The problem for Gillibrand is that her cynical posture concerning Bill Clinton is so galling, that it will not be easily shed.

As I note in my book Election 2016: How Donald Trump and the Deplorables Won and Made Political History, it was Trump who deftly hoisted Hillary on her own war on women petard in the election and forced the Democrats and the media to have their reckoning with Bill Clinton,

The fatal flaw in Hillary’s war on women strategy was its tenuous assumption that somehow voters would be either too stupid, or simply too disinterested (perhaps due to her historic candidacy) to hold the Clintons to the same standards of conduct that she was attempting to apply exclusively to Trump.

The idea that Hillary could make Trump alone the object of obloquy when the subject was mistreatment of women was breathtakingly audacious and hypocritical.

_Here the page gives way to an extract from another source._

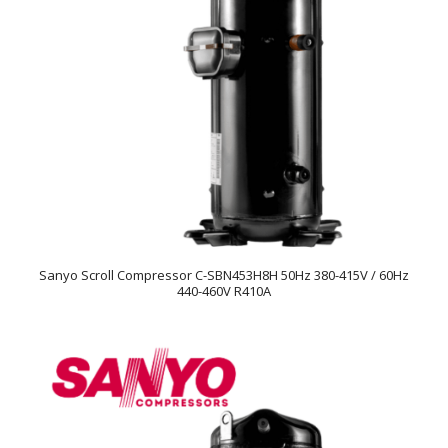
Sanyo Scroll Compressor C-SBN453H8H 50Hz 380-415V / 60Hz
440-460V R410A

Only one assured that the media was in her pocket would dare to be so presumptuous.

Gillibrand’s position during the election was no different than Hillary’s,

The reality was that while occupying the highest office in the land, Hillary’s husband defiled the sanctity of the Oval Office by having sex with a 22 year old intern. Yet, here she was, without shame, earnestly pleading to voters that Trump should be disqualified from the presidency because he had made boorish comments captured on tape. Did Clinton truly believe voters were that stupid or forgetful?

Similarly, does Gillibrand seriously believe her party’s primary voters will not pierce her veil of insincerity and ultimately find her sudden change of heart was motivated by nothing other than naked political ambition? Any opponent of Gillibrand’s in the democratic primaries would be able to make mincemeat out of her rapid conversion after Hillary’s loss. Glowing praise from journalists such as Freedlander isn’t going to change this fact.